*Document*
1. Introduction

Optical fiber tapers are useful tools for evanescently coupling light to whispering gallery mode (WGM) resonators [1–3]. The fiber taper typically consists of off-the shelf single mode fiber that has been geometrically transformed to a step index dielectric waveguide of significantly smaller diameter. Fabrication of a taper with a specific diameter is equivalent to fabricating a waveguide with specific dispersion characteristics. In the context of coupling to WGM resonators, a fiber taper of appropriate diameter acts as a highly efficient coupler to specific high-Q mode families.

In isolation, the step index portion of the fiber taper will support multiple modes of propagation since the distinction between the core and cladding regions of the single mode fiber from which the taper was made is lost. However, within the appropriate wavelength range there is only one mode in the un-tapered SMF28 fiber. So long as the transition from the single mode fiber to the tapered region is adiabatic, only one mode is predicted to couple to the taper [4]. Numerous experimental studies have verified this prediction [5].

(Stored data)
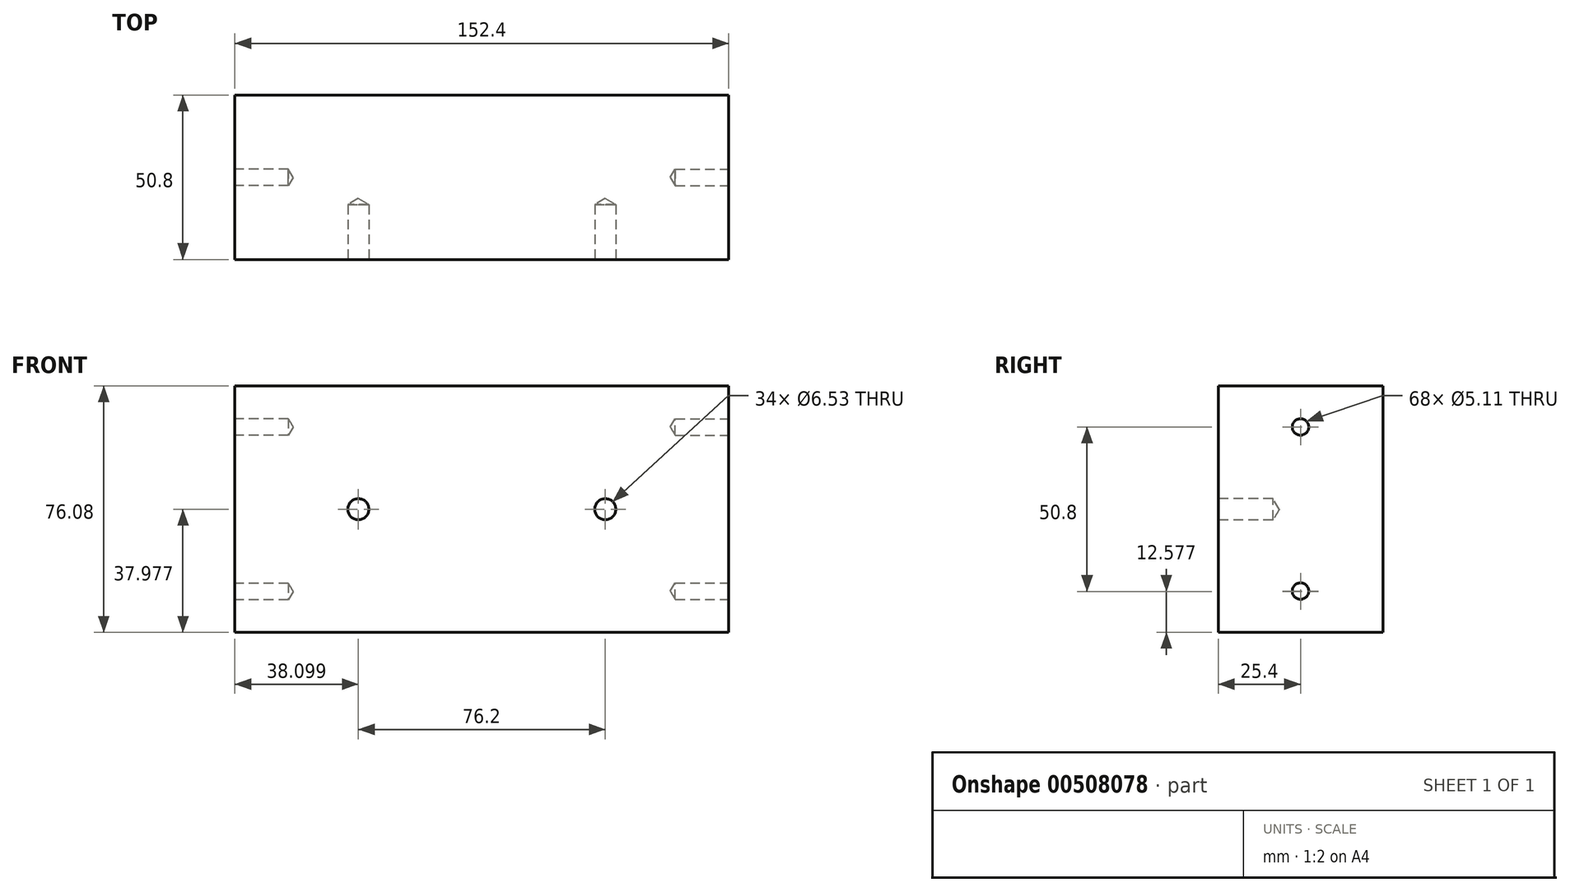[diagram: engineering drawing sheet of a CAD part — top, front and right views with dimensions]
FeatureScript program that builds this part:
annotation { "Feature Type Name" : "Feature", "Feature Type Description" : "" }
export const myFeature = defineFeature(function(context is Context, id is Id, definition is map)
    precondition{}
    {
        {
            var Q0;
            Q0=qCreatedBy(makeId("Front.planeOp"),FACE);
            var sketch = newSketch(context, id + "F0", { "sketchPlane" : qUnion([Q0])});
            skLineSegment(sketch, "E0.bottom", {"start": v(-76.31, 69.43) * mm, "end": v(76.09, 69.43) * mm});
            skLineSegment(sketch, "E0.top", {"start": v(-76.31, -6.65) * mm, "end": v(76.09, -6.65) * mm});
            skLineSegment(sketch, "E0.left", {"start": v(-76.31, 69.43) * mm, "end": v(-76.31, -6.65) * mm});
            skLineSegment(sketch, "E0.right", {"start": v(76.09, 69.43) * mm, "end": v(76.09, -6.65) * mm});
            skSolve(sketch);
        }
        {
            var Q0;
            Q0 = qSketchRegion(id + "F0", true);
            extrude(context, id + "F1", {"entities" : qUnion([Q0]), "depth" : 50.8 * mm});
        }
        {
            var Q0;
            Q0=makeQuery(id+"F1.opExtrude","SWEPT_FACE",FACE,{"disambiguationData":[OSD([sQuery(id+"F0.wireOp",EDGE,"E0.left")])]});
            var sketch = newSketch(context, id + "F2", { "sketchPlane" : qUnion([Q0])});
            skPoint(sketch, "E1", {"position": v(25.4, 56.73) * mm});
            skPoint(sketch, "E2", {"position": v(25.4, 5.93) * mm});
            skSolve(sketch);
        }
        {
            var Q0;
            Q0=sQuery(id+"F2.wireOp",VERTEX,"E1");
            var Q1;
            Q1=sQuery(id+"F2.wireOp",VERTEX,"E2");
            var Q2;
            Q2=makeQuery(id+"F1.opExtrude","SWEPT_BODY",BODY,{"disambiguationData":[OSD([sQuery(id+"F0.wireOp",EDGE,"E0.bottom"),sQuery(id+"F0.wireOp",EDGE,"E0.top"),sQuery(id+"F0.wireOp",EDGE,"E0.left"),sQuery(id+"F0.wireOp",EDGE,"E0.right")])]});
            hole(context, id + "F3", {"style" : HoleStyle.SIMPLE, "endStyle" : HoleEndStyle.BLIND, "standardTappedOrClearance" : lookupTablePath({ "standard" : "ANSI", "engagement" : "75%", "pitch" : "20 tpi", "size" : "1/4", "type" : "Tapped" }), "standardBlindInLast" : lookupTablePath({ "standard" : "ANSI", "engagement" : "75%", "pitch" : "20 tpi", "size" : "1/4", "type" : "Tapped" }), "holeDiameter" : 5.1 * mm, "showTappedDepth" : true, "holeDepth" : 16.5 * mm, "isTappedThrough" : true, "tappedDepth" : 12.7 * mm, "tapClearance" : 3, "startFromSketch" : true, "locations" : qUnion([Q0, Q1]), "scope" : qUnion([Q2]), "majorDiameter" : 6.35 * mm});
        }
        {
            var Q0;
            Q0=makeQuery(id+"F1.opExtrude","SWEPT_FACE",FACE,{"disambiguationData":[OSD([sQuery(id+"F0.wireOp",EDGE,"E0.right")])]});
            var sketch = newSketch(context, id + "F4", { "sketchPlane" : qUnion([Q0])});
            skPoint(sketch, "E3", {"position": v(-25.4, 56.73) * mm});
            skPoint(sketch, "E4", {"position": v(-25.4, 6.05) * mm});
            skSolve(sketch);
        }
        {
            var Q0;
            Q0=sQuery(id+"F4.wireOp",VERTEX,"E3");
            var Q1;
            Q1=sQuery(id+"F4.wireOp",VERTEX,"E4");
            var Q2;
            Q2=makeQuery(id+"F1.opExtrude","SWEPT_BODY",BODY,{"disambiguationData":[OSD([sQuery(id+"F0.wireOp",EDGE,"E0.bottom"),sQuery(id+"F0.wireOp",EDGE,"E0.top"),sQuery(id+"F0.wireOp",EDGE,"E0.left"),sQuery(id+"F0.wireOp",EDGE,"E0.right")])]});
            hole(context, id + "F5", {"style" : HoleStyle.SIMPLE, "endStyle" : HoleEndStyle.BLIND, "standardTappedOrClearance" : lookupTablePath({ "standard" : "ANSI", "engagement" : "75%", "pitch" : "20 tpi", "size" : "1/4", "type" : "Tapped" }), "standardBlindInLast" : lookupTablePath({ "standard" : "ANSI", "engagement" : "75%", "pitch" : "20 tpi", "size" : "1/4", "type" : "Tapped" }), "holeDiameter" : 5.1 * mm, "showTappedDepth" : true, "holeDepth" : 16.5 * mm, "isTappedThrough" : true, "tappedDepth" : 12.7 * mm, "tapClearance" : 3, "startFromSketch" : true, "locations" : qUnion([Q0, Q1]), "scope" : qUnion([Q2]), "majorDiameter" : 6.35 * mm});
        }
        {
            var Q0;
            Q0=makeQuery(id+"F1.opExtrude","CAP_FACE",FACE,{"disambiguationData":[OSD([sQuery(id+"F0.wireOp",EDGE,"E0.bottom"),sQuery(id+"F0.wireOp",EDGE,"E0.top"),sQuery(id+"F0.wireOp",EDGE,"E0.left"),sQuery(id+"F0.wireOp",EDGE,"E0.right")])],"isStart":false});
            var sketch = newSketch(context, id + "F6", { "sketchPlane" : qUnion([Q0])});
            skPoint(sketch, "E5", {"position": v(-38.21, 31.33) * mm});
            skPoint(sketch, "E6", {"position": v(37.99, 31.33) * mm});
            skSolve(sketch);
        }
        {
            var Q0;
            Q0=sQuery(id+"F6.wireOp",VERTEX,"E5");
            var Q1;
            Q1=sQuery(id+"F6.wireOp",VERTEX,"E6");
            var Q2;
            Q2=makeQuery(id+"F1.opExtrude","SWEPT_BODY",BODY,{"disambiguationData":[OSD([sQuery(id+"F0.wireOp",EDGE,"E0.bottom"),sQuery(id+"F0.wireOp",EDGE,"E0.top"),sQuery(id+"F0.wireOp",EDGE,"E0.left"),sQuery(id+"F0.wireOp",EDGE,"E0.right")])]});
            hole(context, id + "F7", {"style" : HoleStyle.SIMPLE, "endStyle" : HoleEndStyle.BLIND, "standardTappedOrClearance" : lookupTablePath({ "standard" : "ANSI", "engagement" : "75%", "pitch" : "18 tpi", "size" : "5/16", "type" : "Tapped" }), "standardBlindInLast" : lookupTablePath({ "standard" : "ANSI", "engagement" : "75%", "pitch" : "18 tpi", "size" : "5/16", "type" : "Tapped" }), "holeDiameter" : 6.53 * mm, "showTappedDepth" : true, "holeDepth" : 16.93 * mm, "isTappedThrough" : true, "tappedDepth" : 12.7 * mm, "tapClearance" : 3, "startFromSketch" : true, "locations" : qUnion([Q0, Q1]), "scope" : qUnion([Q2]), "majorDiameter" : 7.94 * mm});
        }
    });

*What you need to do*
(A) Reproduce the introduction on optical fiber tapers starting with "1. Introduction" and going on through "high-Q mode families.", substituting "width" for "diameter".
(B) Collect every line of the rows that contains the string "skPoint".

*The replies*
(A)
1. Introduction

Optical fiber tapers are useful tools for evanescently coupling light to whispering gallery mode (WGM) resonators [1–3]. The fiber taper typically consists of off-the shelf single mode fiber that has been geometrically transformed to a step index dielectric waveguide of significantly smaller width. Fabrication of a taper with a specific width is equivalent to fabricating a waveguide with specific dispersion characteristics. In the context of coupling to WGM resonators, a fiber taper of appropriate width acts as a highly efficient coupler to specific high-Q mode families.

(B)
            skPoint(sketch, "E1", {"position": v(25.4, 56.73) * mm});
            skPoint(sketch, "E2", {"position": v(25.4, 5.93) * mm});
            skPoint(sketch, "E3", {"position": v(-25.4, 56.73) * mm});
            skPoint(sketch, "E4", {"position": v(-25.4, 6.05) * mm});
            skPoint(sketch, "E5", {"position": v(-38.21, 31.33) * mm});
            skPoint(sketch, "E6", {"position": v(37.99, 31.33) * mm});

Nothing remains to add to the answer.